━━━ INFORMATION SUPPLIED ━━━

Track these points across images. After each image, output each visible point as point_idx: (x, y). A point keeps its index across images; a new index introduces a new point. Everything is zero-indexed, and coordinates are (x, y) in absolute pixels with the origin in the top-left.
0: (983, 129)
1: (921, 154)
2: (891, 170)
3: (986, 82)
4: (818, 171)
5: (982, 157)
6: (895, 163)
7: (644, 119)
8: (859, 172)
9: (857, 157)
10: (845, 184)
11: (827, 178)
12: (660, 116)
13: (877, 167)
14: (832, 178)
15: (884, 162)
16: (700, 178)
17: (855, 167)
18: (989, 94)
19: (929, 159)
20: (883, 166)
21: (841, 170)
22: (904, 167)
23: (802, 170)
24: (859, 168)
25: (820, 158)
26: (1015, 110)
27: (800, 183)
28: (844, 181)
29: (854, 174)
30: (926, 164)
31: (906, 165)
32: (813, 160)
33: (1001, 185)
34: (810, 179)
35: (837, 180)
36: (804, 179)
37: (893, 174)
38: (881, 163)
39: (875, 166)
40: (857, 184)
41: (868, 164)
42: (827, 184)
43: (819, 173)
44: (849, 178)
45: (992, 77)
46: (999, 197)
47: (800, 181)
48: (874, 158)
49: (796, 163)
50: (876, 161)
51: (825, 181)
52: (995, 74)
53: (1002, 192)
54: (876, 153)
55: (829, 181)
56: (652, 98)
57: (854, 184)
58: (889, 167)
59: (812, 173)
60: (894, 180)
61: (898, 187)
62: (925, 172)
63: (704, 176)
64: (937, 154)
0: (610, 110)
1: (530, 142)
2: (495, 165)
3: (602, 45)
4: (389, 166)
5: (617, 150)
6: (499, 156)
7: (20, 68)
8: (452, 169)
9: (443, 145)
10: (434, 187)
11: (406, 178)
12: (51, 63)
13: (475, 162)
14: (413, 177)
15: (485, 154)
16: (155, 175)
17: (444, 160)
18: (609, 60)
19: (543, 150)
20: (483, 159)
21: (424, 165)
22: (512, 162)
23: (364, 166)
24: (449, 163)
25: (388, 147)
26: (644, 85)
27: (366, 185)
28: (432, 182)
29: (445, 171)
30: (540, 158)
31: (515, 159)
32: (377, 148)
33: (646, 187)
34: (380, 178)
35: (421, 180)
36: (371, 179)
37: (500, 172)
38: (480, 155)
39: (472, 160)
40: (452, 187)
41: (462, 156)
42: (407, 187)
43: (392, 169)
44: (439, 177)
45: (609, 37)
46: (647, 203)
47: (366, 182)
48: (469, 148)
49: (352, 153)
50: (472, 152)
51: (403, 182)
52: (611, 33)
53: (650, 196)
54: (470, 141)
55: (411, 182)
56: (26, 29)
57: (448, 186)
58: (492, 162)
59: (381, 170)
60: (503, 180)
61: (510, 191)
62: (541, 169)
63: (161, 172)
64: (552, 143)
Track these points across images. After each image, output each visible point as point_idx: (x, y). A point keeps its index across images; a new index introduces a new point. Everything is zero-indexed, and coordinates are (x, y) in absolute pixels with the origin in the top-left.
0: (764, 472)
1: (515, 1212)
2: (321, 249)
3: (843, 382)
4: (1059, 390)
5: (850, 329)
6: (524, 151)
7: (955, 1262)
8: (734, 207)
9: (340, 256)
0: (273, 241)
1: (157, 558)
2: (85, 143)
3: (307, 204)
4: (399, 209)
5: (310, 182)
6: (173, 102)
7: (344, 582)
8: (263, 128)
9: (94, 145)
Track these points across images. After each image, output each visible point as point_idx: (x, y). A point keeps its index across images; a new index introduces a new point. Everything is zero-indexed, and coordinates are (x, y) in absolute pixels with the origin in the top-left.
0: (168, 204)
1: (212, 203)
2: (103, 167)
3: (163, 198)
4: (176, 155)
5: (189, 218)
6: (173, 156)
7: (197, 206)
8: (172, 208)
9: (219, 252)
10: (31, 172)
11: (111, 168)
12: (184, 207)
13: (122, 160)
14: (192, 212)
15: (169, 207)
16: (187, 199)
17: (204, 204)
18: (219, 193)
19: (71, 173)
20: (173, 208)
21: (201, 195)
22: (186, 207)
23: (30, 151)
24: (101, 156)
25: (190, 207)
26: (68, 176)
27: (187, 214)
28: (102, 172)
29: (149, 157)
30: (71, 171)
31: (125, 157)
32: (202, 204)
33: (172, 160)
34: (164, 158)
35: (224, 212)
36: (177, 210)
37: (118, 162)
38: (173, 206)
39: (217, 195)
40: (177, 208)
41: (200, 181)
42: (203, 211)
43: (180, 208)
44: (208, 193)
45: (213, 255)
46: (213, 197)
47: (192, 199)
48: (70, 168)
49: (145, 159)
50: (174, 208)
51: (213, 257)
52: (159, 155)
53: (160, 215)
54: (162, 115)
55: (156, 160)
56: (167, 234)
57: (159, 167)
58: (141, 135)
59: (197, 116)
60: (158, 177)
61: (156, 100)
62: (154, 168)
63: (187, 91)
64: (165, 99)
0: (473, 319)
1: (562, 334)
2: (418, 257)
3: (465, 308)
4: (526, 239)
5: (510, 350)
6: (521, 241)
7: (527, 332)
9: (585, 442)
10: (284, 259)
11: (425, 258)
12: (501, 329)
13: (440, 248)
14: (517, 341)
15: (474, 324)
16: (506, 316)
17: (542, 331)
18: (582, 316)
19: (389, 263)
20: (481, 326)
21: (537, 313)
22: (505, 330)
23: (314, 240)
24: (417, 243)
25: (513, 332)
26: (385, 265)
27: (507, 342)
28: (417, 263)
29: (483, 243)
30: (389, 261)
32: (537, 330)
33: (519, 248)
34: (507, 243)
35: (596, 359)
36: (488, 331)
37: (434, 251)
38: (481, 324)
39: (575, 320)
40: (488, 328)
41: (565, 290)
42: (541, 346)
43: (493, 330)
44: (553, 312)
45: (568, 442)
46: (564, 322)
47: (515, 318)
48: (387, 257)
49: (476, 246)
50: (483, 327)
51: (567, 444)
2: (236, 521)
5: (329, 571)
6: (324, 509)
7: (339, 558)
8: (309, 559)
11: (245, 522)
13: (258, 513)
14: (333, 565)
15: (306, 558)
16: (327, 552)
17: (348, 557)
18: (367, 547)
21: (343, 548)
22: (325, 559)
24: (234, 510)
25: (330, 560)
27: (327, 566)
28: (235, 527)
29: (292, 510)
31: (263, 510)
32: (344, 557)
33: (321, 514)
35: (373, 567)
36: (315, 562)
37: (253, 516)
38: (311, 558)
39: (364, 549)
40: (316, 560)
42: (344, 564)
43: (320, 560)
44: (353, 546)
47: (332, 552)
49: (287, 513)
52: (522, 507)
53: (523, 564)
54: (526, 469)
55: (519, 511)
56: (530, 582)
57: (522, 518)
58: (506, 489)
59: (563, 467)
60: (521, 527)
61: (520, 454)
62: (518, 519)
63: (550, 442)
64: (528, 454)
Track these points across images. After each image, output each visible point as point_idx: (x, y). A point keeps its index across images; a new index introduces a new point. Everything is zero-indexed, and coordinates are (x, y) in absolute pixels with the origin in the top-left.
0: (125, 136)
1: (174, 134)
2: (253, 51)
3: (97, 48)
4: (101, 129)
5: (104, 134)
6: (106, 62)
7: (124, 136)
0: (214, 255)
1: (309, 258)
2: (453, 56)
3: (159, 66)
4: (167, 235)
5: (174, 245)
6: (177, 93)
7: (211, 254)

━━━

EXERCISE AIM
Can you arrange every line of the records above as a Markdown table with the columns n and Line, numbering each row and leaving out blank lines?

RESPONSE
| n | Line |
|---|---|
| 1 | Track these points across images. After each image, output each visible point as point_idx: (x, y). A point keeps its index across images; a new index introduces a new point. Everything is zero-indexed, and coordinates are (x, y) in absolute pixels with the origin in the top-left. |
| 2 | 0: (983, 129) |
| 3 | 1: (921, 154) |
| 4 | 2: (891, 170) |
| 5 | 3: (986, 82) |
| 6 | 4: (818, 171) |
| 7 | 5: (982, 157) |
| 8 | 6: (895, 163) |
| 9 | 7: (644, 119) |
| 10 | 8: (859, 172) |
| 11 | 9: (857, 157) |
| 12 | 10: (845, 184) |
| 13 | 11: (827, 178) |
| 14 | 12: (660, 116) |
| 15 | 13: (877, 167) |
| 16 | 14: (832, 178) |
| 17 | 15: (884, 162) |
| 18 | 16: (700, 178) |
| 19 | 17: (855, 167) |
| 20 | 18: (989, 94) |
| 21 | 19: (929, 159) |
| 22 | 20: (883, 166) |
| 23 | 21: (841, 170) |
| 24 | 22: (904, 167) |
| 25 | 23: (802, 170) |
| 26 | 24: (859, 168) |
| 27 | 25: (820, 158) |
| 28 | 26: (1015, 110) |
| 29 | 27: (800, 183) |
| 30 | 28: (844, 181) |
| 31 | 29: (854, 174) |
| 32 | 30: (926, 164) |
| 33 | 31: (906, 165) |
| 34 | 32: (813, 160) |
| 35 | 33: (1001, 185) |
| 36 | 34: (810, 179) |
| 37 | 35: (837, 180) |
| 38 | 36: (804, 179) |
| 39 | 37: (893, 174) |
| 40 | 38: (881, 163) |
| 41 | 39: (875, 166) |
| 42 | 40: (857, 184) |
| 43 | 41: (868, 164) |
| 44 | 42: (827, 184) |
| 45 | 43: (819, 173) |
| 46 | 44: (849, 178) |
| 47 | 45: (992, 77) |
| 48 | 46: (999, 197) |
| 49 | 47: (800, 181) |
| 50 | 48: (874, 158) |
| 51 | 49: (796, 163) |
| 52 | 50: (876, 161) |
| 53 | 51: (825, 181) |
| 54 | 52: (995, 74) |
| 55 | 53: (1002, 192) |
| 56 | 54: (876, 153) |
| 57 | 55: (829, 181) |
| 58 | 56: (652, 98) |
| 59 | 57: (854, 184) |
| 60 | 58: (889, 167) |
| 61 | 59: (812, 173) |
| 62 | 60: (894, 180) |
| 63 | 61: (898, 187) |
| 64 | 62: (925, 172) |
| 65 | 63: (704, 176) |
| 66 | 64: (937, 154) |
| 67 | 0: (610, 110) |
| 68 | 1: (530, 142) |
| 69 | 2: (495, 165) |
| 70 | 3: (602, 45) |
| 71 | 4: (389, 166) |
| 72 | 5: (617, 150) |
| 73 | 6: (499, 156) |
| 74 | 7: (20, 68) |
| 75 | 8: (452, 169) |
| 76 | 9: (443, 145) |
| 77 | 10: (434, 187) |
| 78 | 11: (406, 178) |
| 79 | 12: (51, 63) |
| 80 | 13: (475, 162) |
| 81 | 14: (413, 177) |
| 82 | 15: (485, 154) |
| 83 | 16: (155, 175) |
| 84 | 17: (444, 160) |
| 85 | 18: (609, 60) |
| 86 | 19: (543, 150) |
| 87 | 20: (483, 159) |
| 88 | 21: (424, 165) |
| 89 | 22: (512, 162) |
| 90 | 23: (364, 166) |
| 91 | 24: (449, 163) |
| 92 | 25: (388, 147) |
| 93 | 26: (644, 85) |
| 94 | 27: (366, 185) |
| 95 | 28: (432, 182) |
| 96 | 29: (445, 171) |
| 97 | 30: (540, 158) |
| 98 | 31: (515, 159) |
| 99 | 32: (377, 148) |
| 100 | 33: (646, 187) |
| 101 | 34: (380, 178) |
| 102 | 35: (421, 180) |
| 103 | 36: (371, 179) |
| 104 | 37: (500, 172) |
| 105 | 38: (480, 155) |
| 106 | 39: (472, 160) |
| 107 | 40: (452, 187) |
| 108 | 41: (462, 156) |
| 109 | 42: (407, 187) |
| 110 | 43: (392, 169) |
| 111 | 44: (439, 177) |
| 112 | 45: (609, 37) |
| 113 | 46: (647, 203) |
| 114 | 47: (366, 182) |
| 115 | 48: (469, 148) |
| 116 | 49: (352, 153) |
| 117 | 50: (472, 152) |
| 118 | 51: (403, 182) |
| 119 | 52: (611, 33) |
| 120 | 53: (650, 196) |
| 121 | 54: (470, 141) |
| 122 | 55: (411, 182) |
| 123 | 56: (26, 29) |
| 124 | 57: (448, 186) |
| 125 | 58: (492, 162) |
| 126 | 59: (381, 170) |
| 127 | 60: (503, 180) |
| 128 | 61: (510, 191) |
| 129 | 62: (541, 169) |
| 130 | 63: (161, 172) |
| 131 | 64: (552, 143) |
| 132 | Track these points across images. After each image, output each visible point as point_idx: (x, y). A point keeps its index across images; a new index introduces a new point. Everything is zero-indexed, and coordinates are (x, y) in absolute pixels with the origin in the top-left. |
| 133 | 0: (764, 472) |
| 134 | 1: (515, 1212) |
| 135 | 2: (321, 249) |
| 136 | 3: (843, 382) |
| 137 | 4: (1059, 390) |
| 138 | 5: (850, 329) |
| 139 | 6: (524, 151) |
| 140 | 7: (955, 1262) |
| 141 | 8: (734, 207) |
| 142 | 9: (340, 256) |
| 143 | 0: (273, 241) |
| 144 | 1: (157, 558) |
| 145 | 2: (85, 143) |
| 146 | 3: (307, 204) |
| 147 | 4: (399, 209) |
| 148 | 5: (310, 182) |
| 149 | 6: (173, 102) |
| 150 | 7: (344, 582) |
| 151 | 8: (263, 128) |
| 152 | 9: (94, 145) |
| 153 | Track these points across images. After each image, output each visible point as point_idx: (x, y). A point keeps its index across images; a new index introduces a new point. Everything is zero-indexed, and coordinates are (x, y) in absolute pixels with the origin in the top-left. |
| 154 | 0: (168, 204) |
| 155 | 1: (212, 203) |
| 156 | 2: (103, 167) |
| 157 | 3: (163, 198) |
| 158 | 4: (176, 155) |
| 159 | 5: (189, 218) |
| 160 | 6: (173, 156) |
| 161 | 7: (197, 206) |
| 162 | 8: (172, 208) |
| 163 | 9: (219, 252) |
| 164 | 10: (31, 172) |
| 165 | 11: (111, 168) |
| 166 | 12: (184, 207) |
| 167 | 13: (122, 160) |
| 168 | 14: (192, 212) |
| 169 | 15: (169, 207) |
| 170 | 16: (187, 199) |
| 171 | 17: (204, 204) |
| 172 | 18: (219, 193) |
| 173 | 19: (71, 173) |
| 174 | 20: (173, 208) |
| 175 | 21: (201, 195) |
| 176 | 22: (186, 207) |
| 177 | 23: (30, 151) |
| 178 | 24: (101, 156) |
| 179 | 25: (190, 207) |
| 180 | 26: (68, 176) |
| 181 | 27: (187, 214) |
| 182 | 28: (102, 172) |
| 183 | 29: (149, 157) |
| 184 | 30: (71, 171) |
| 185 | 31: (125, 157) |
| 186 | 32: (202, 204) |
| 187 | 33: (172, 160) |
| 188 | 34: (164, 158) |
| 189 | 35: (224, 212) |
| 190 | 36: (177, 210) |
| 191 | 37: (118, 162) |
| 192 | 38: (173, 206) |
| 193 | 39: (217, 195) |
| 194 | 40: (177, 208) |
| 195 | 41: (200, 181) |
| 196 | 42: (203, 211) |
| 197 | 43: (180, 208) |
| 198 | 44: (208, 193) |
| 199 | 45: (213, 255) |
| 200 | 46: (213, 197) |
| 201 | 47: (192, 199) |
| 202 | 48: (70, 168) |
| 203 | 49: (145, 159) |
| 204 | 50: (174, 208) |
| 205 | 51: (213, 257) |
| 206 | 52: (159, 155) |
| 207 | 53: (160, 215) |
| 208 | 54: (162, 115) |
| 209 | 55: (156, 160) |
| 210 | 56: (167, 234) |
| 211 | 57: (159, 167) |
| 212 | 58: (141, 135) |
| 213 | 59: (197, 116) |
| 214 | 60: (158, 177) |
| 215 | 61: (156, 100) |
| 216 | 62: (154, 168) |
| 217 | 63: (187, 91) |
| 218 | 64: (165, 99) |
| 219 | 0: (473, 319) |
| 220 | 1: (562, 334) |
| 221 | 2: (418, 257) |
| 222 | 3: (465, 308) |
| 223 | 4: (526, 239) |
| 224 | 5: (510, 350) |
| 225 | 6: (521, 241) |
| 226 | 7: (527, 332) |
| 227 | 9: (585, 442) |
| 228 | 10: (284, 259) |
| 229 | 11: (425, 258) |
| 230 | 12: (501, 329) |
| 231 | 13: (440, 248) |
| 232 | 14: (517, 341) |
| 233 | 15: (474, 324) |
| 234 | 16: (506, 316) |
| 235 | 17: (542, 331) |
| 236 | 18: (582, 316) |
| 237 | 19: (389, 263) |
| 238 | 20: (481, 326) |
| 239 | 21: (537, 313) |
| 240 | 22: (505, 330) |
| 241 | 23: (314, 240) |
| 242 | 24: (417, 243) |
| 243 | 25: (513, 332) |
| 244 | 26: (385, 265) |
| 245 | 27: (507, 342) |
| 246 | 28: (417, 263) |
| 247 | 29: (483, 243) |
| 248 | 30: (389, 261) |
| 249 | 32: (537, 330) |
| 250 | 33: (519, 248) |
| 251 | 34: (507, 243) |
| 252 | 35: (596, 359) |
| 253 | 36: (488, 331) |
| 254 | 37: (434, 251) |
| 255 | 38: (481, 324) |
| 256 | 39: (575, 320) |
| 257 | 40: (488, 328) |
| 258 | 41: (565, 290) |
| 259 | 42: (541, 346) |
| 260 | 43: (493, 330) |
| 261 | 44: (553, 312) |
| 262 | 45: (568, 442) |
| 263 | 46: (564, 322) |
| 264 | 47: (515, 318) |
| 265 | 48: (387, 257) |
| 266 | 49: (476, 246) |
| 267 | 50: (483, 327) |
| 268 | 51: (567, 444) |
| 269 | 2: (236, 521) |
| 270 | 5: (329, 571) |
| 271 | 6: (324, 509) |
| 272 | 7: (339, 558) |
| 273 | 8: (309, 559) |
| 274 | 11: (245, 522) |
| 275 | 13: (258, 513) |
| 276 | 14: (333, 565) |
| 277 | 15: (306, 558) |
| 278 | 16: (327, 552) |
| 279 | 17: (348, 557) |
| 280 | 18: (367, 547) |
| 281 | 21: (343, 548) |
| 282 | 22: (325, 559) |
| 283 | 24: (234, 510) |
| 284 | 25: (330, 560) |
| 285 | 27: (327, 566) |
| 286 | 28: (235, 527) |
| 287 | 29: (292, 510) |
| 288 | 31: (263, 510) |
| 289 | 32: (344, 557) |
| 290 | 33: (321, 514) |
| 291 | 35: (373, 567) |
| 292 | 36: (315, 562) |
| 293 | 37: (253, 516) |
| 294 | 38: (311, 558) |
| 295 | 39: (364, 549) |
| 296 | 40: (316, 560) |
| 297 | 42: (344, 564) |
| 298 | 43: (320, 560) |
| 299 | 44: (353, 546) |
| 300 | 47: (332, 552) |
| 301 | 49: (287, 513) |
| 302 | 52: (522, 507) |
| 303 | 53: (523, 564) |
| 304 | 54: (526, 469) |
| 305 | 55: (519, 511) |
| 306 | 56: (530, 582) |
| 307 | 57: (522, 518) |
| 308 | 58: (506, 489) |
| 309 | 59: (563, 467) |
| 310 | 60: (521, 527) |
| 311 | 61: (520, 454) |
| 312 | 62: (518, 519) |
| 313 | 63: (550, 442) |
| 314 | 64: (528, 454) |
| 315 | Track these points across images. After each image, output each visible point as point_idx: (x, y). A point keeps its index across images; a new index introduces a new point. Everything is zero-indexed, and coordinates are (x, y) in absolute pixels with the origin in the top-left. |
| 316 | 0: (125, 136) |
| 317 | 1: (174, 134) |
| 318 | 2: (253, 51) |
| 319 | 3: (97, 48) |
| 320 | 4: (101, 129) |
| 321 | 5: (104, 134) |
| 322 | 6: (106, 62) |
| 323 | 7: (124, 136) |
| 324 | 0: (214, 255) |
| 325 | 1: (309, 258) |
| 326 | 2: (453, 56) |
| 327 | 3: (159, 66) |
| 328 | 4: (167, 235) |
| 329 | 5: (174, 245) |
| 330 | 6: (177, 93) |
| 331 | 7: (211, 254) |